The SNP needs an outright parliamentary majority on May 6 as a possible springboard to indyref2. A note of caution here – Mr Salmond also had a Holyrood majority heading into the 2014 referendum.

The SNP is rattling towards being crowned biggest party at Holyrood again, despite the wheels threatening to fall off.

But it is the 10% “don’t knows” in the polls who matter in a referendum, and waverers who flip sides at the last minute.

Pro-independence polls played sweet music to the SNP for months, but their harmony faded after Mr Salmond’s explosive performance at the Holyrood inquiry into his harassment case.

Former first minister Alex Salmond

Recent polls showed Yes sliding back below 50%, enough for another Holyrood victory, but it does not guarantee a referendum win – the electoral vote splits unionist support across several parties, but a referendum consolidates it all under one banner.

About 45% voted SNP in the only recent poll which mattered – the December 2019 general election. It was an impressive win in electoral terms, but a similar number voted Yes in 2014 and lost the referendum in Scotland.

The parliamentary committee has been trying to get to the bottom of suspected skulduggery thwarting their every move. But after watching them in action I began to think they would find it difficult to reach the bottom of a paper bag.

Maybe they were hamstrung by tension in a committee divided on political battle lines. This is symptomatic of how rulers in Holyrood are rarely put through the wringer. Doffing deferential caps to ministers in the investigative process does not work – they must stamp their authority and make it a daunting experience.

Beef up these committees, or create powerful independent investigatory bodies from outside, if the Scottish Government cannot be trusted to investigate itself.

MSPs muddling through complicated government procedures are not learned judges with ferocious forensic skills.

They must try to reach conclusions on the balance of probabilities from what is inferred through circumstantial evidence.

We are naturally obsessed with finding killer evidence – the “smoking guns”. It’s hard when Ms Sturgeon’s defensive shield claims conspirators were firing blanks.

But I think I spotted a few “trouts in the milk” along the way, if not exactly smoking guns.

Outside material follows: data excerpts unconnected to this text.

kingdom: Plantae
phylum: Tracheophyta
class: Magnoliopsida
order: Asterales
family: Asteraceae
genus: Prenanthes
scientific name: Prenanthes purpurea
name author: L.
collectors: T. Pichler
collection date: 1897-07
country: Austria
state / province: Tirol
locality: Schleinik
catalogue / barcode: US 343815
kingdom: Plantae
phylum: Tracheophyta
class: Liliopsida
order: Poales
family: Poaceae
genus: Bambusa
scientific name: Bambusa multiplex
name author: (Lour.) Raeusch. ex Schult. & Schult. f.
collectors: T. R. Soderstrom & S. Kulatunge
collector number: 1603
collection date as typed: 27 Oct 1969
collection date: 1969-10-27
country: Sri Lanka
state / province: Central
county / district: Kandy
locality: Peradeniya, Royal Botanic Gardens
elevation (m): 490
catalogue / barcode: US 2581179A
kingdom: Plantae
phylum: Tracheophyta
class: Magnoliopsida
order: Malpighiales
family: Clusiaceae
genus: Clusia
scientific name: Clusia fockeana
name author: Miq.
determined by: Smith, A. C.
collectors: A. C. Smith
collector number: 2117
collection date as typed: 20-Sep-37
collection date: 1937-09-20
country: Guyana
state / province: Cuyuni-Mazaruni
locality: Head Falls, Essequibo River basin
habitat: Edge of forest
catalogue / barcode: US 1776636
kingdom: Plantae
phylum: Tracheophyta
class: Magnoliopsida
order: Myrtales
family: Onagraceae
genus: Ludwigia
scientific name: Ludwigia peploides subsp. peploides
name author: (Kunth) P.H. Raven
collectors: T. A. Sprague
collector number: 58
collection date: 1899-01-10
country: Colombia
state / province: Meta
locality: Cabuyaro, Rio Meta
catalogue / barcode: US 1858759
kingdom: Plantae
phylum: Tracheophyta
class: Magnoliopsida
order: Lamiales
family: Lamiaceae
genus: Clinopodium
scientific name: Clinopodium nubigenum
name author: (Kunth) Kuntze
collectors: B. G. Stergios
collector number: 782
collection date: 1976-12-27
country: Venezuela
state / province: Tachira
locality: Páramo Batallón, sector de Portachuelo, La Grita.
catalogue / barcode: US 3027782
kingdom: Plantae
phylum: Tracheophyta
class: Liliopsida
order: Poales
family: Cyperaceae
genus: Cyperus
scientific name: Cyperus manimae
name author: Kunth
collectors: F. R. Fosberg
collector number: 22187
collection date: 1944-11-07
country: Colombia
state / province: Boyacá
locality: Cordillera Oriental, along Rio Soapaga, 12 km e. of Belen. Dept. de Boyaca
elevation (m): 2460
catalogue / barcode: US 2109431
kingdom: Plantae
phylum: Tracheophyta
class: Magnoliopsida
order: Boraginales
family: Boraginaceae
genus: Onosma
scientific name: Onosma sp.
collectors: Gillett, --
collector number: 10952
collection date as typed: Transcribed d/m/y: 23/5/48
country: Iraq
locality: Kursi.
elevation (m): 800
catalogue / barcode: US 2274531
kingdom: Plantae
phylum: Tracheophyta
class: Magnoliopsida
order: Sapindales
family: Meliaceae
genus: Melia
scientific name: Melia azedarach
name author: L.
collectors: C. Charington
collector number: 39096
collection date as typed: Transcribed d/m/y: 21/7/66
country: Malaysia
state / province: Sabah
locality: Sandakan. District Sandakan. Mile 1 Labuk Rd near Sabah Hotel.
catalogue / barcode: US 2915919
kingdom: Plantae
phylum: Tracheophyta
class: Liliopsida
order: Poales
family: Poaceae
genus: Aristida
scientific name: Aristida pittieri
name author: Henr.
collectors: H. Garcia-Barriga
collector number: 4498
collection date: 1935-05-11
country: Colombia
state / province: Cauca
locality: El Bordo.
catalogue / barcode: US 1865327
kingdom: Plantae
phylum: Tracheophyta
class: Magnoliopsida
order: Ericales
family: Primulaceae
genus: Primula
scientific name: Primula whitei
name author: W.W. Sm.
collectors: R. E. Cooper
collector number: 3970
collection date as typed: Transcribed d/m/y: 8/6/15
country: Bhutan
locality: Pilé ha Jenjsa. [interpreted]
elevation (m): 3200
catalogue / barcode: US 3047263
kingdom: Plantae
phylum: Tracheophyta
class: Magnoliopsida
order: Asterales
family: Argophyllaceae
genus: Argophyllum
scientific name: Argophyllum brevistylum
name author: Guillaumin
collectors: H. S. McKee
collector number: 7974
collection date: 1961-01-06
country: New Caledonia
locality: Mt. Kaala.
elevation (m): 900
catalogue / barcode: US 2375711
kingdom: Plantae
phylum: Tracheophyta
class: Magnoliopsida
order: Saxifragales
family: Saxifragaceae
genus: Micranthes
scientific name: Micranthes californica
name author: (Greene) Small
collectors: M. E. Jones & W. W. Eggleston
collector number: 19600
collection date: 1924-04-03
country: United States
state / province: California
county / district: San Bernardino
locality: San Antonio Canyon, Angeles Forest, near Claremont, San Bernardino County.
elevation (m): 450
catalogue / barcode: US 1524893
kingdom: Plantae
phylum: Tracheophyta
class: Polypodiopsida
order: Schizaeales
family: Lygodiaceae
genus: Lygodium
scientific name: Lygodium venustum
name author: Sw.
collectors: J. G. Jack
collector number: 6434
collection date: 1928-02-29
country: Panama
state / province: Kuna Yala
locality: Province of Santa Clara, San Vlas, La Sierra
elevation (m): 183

It’s a lovely old phrase – odd, but effective. It stretches back to legal circles in 19th-Century America.

Current First Minister Nicola Sturgeon

A “trout in the milk” is something so glaringly obvious that there can be no plausible defence or explanation to the contrary – even in the absence of cast-iron proof of wrongdoing.

Something else MSPs should scrutinise closely is their symbolic and precious parliamentary mace, which was presented to founding first minister Donald Dewar by the Queen more than 20 years ago.

Tarnished by this crisis of trust, its famous engraved message for the Scottish public has become obscured. The gold and silver mace was stamped with the words “integrity, justice, wisdom and compassion”.

These ideals were foundation pillars for a new and different Scottish parliament, as Mr Dewar emphasised powerfully during his inaugural address.

In another kind of symbolism, Ms Sturgeon permanently hoisted the EU flag above public buildings in a post-Brexit protest – a show of solidarity with the EU and the 62% anti-Brexit vote in Scotland.

While the EU flag fluttered, Ms Sturgeon failed to notice that the saltire next to it was being slowly torn to ribbons.